September 26, 2012 · 0 comments

Chlorine Dispensers for Safe Water – Poverty Action Lab, 2012.

Research by J-PAL affiliates Michael Kremer, Edward Miguel, and Sendhil Mullainathan, along with Clair Null, Jessica Leino, and Alix Zwane, has shown that a point-of-collection water chlorination system, in combination with encouragement from community promoters, can dramatically increase access to safe water compared to marketing bottled chlorine through retail outlets. Evidence from their studies has contributed to the scale-up of the Chlorine Dispenser System (CDS), reaching over 400,000 people in Kenya and 20,000 people in Haiti, with plans to expand the program to at least two additional countries by 2014.


From 2003 to 2010, J-PAL affiliates Michael Kremer, Edward Miguel, and Sendhil Mullainathan, along with Clair Null, Jessica Leino and Alix Zwane, conducted a suite of randomized evaluations to investigate ways to improve water quality in rural Kenya. In their first study, researchers and partner NGOs sought to find a cost-effective way to reduce diarrheal disease by improving water quality at the source. Under the “Spring Cleaning” program, community springs were encased in concrete, forcing water to flow through a pipe rather than seeping from the ground, thus preventing contamination from groundwater. This simple infrastructure investment reduced fecal contamination at the source by 66 percent. However, much of this improvement was lost in users’ home water supply due to recontamination during transport and storage.

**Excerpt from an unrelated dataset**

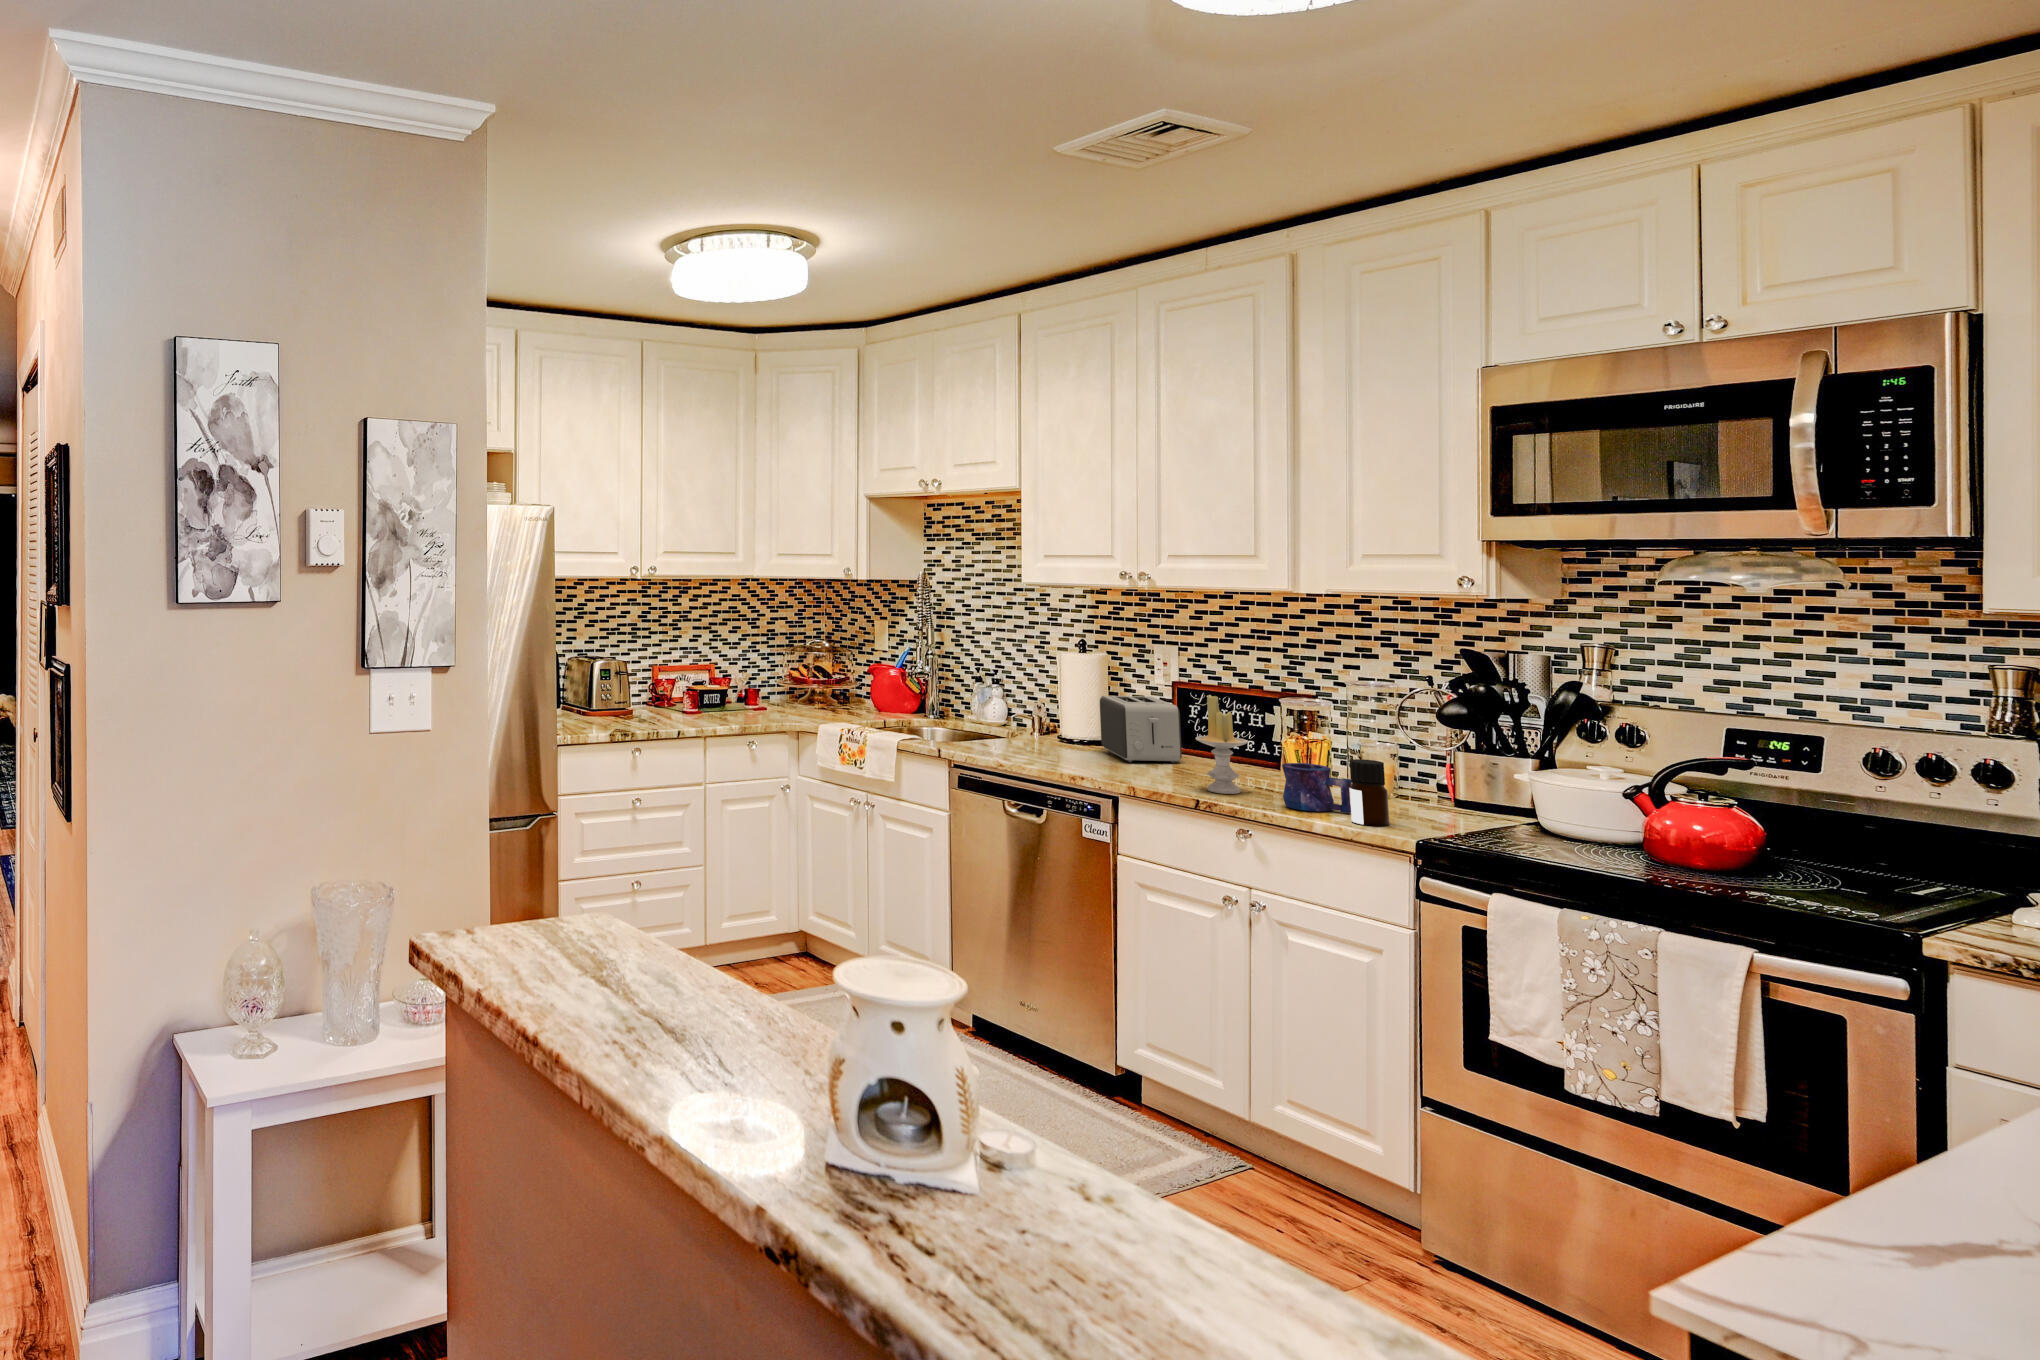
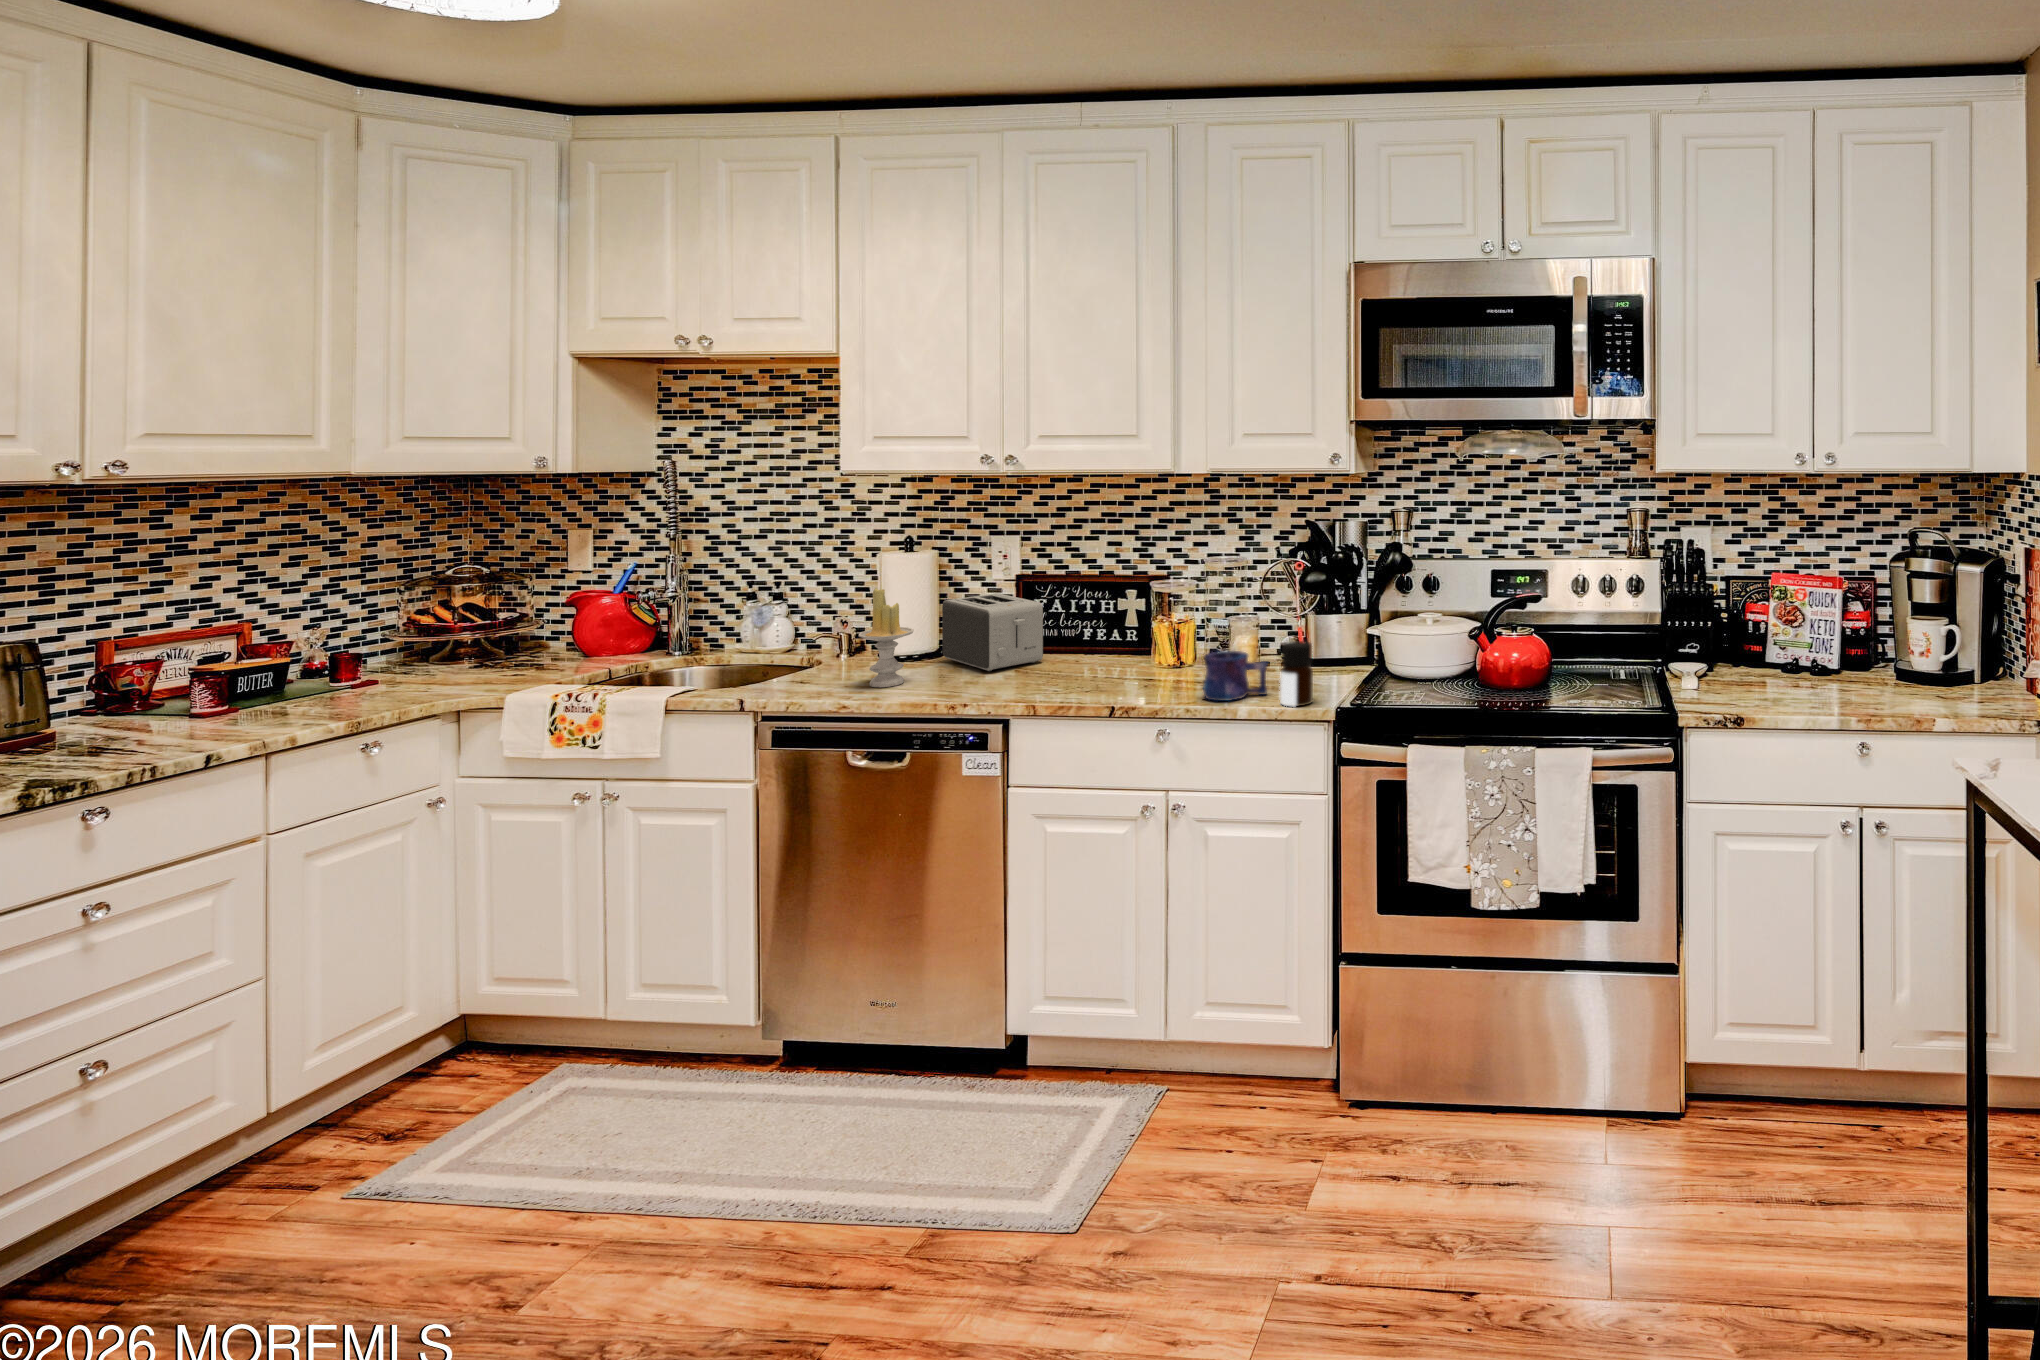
candle: present [1195,695,1248,794] -> present [858,588,914,687]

For more about this project, see the related evaluation page.

Building upon these results, the researchers conducted a second set of randomized evaluations to investigate the role of price in determining households’ use of chlorination products. In the first phase, households were provided with a seven-month supply of WaterGuard, a point-of-use chlorination product, and a storage container designed to prevent contamination. This group was subdivided into treatment arms receiving (1) coupons for a 50 percent discount on bottles of WaterGuard, or (2) additional verbal persuasion messages, or (3) no coupons or messages. The free supply increased chlorination by 52 percentage points, a large effect relative to the 2 percent starting level. However, only 10 percent of the coupons for discounted WaterGuard were redeemed, and additional persuasive messages about the product did nothing to boost demand, suggesting that both price and convenience play an important role in households’ decisions to take up water treatment products.

In the second phase, researchers compared multiple treatments designed to increase chlorine take-up, including persuasion messaging, promotion from members of the local community, and access to chlorine dispensers combined with local promotion. Paid community-based promoters who provided reminders through home visits initially increased chlorine take-up by about 30 percentage points, but this effect was not sustained after payments to promoters ended, making this an expensive long-run strategy. To combine the advantages of reduced cost, convenience, and social norms for promoting chlorine use, researchers designed and tested a point-of-collection chlorine dispenser system that provided a free supply of chlorine at local water sources. Chlorine dispensers, in combination with the paid promoters, increased take-up by 53 percentage points, and take-up was sustained 30 months into the program, even after payments to promoters had ended. For more about this project, see the related evaluation page.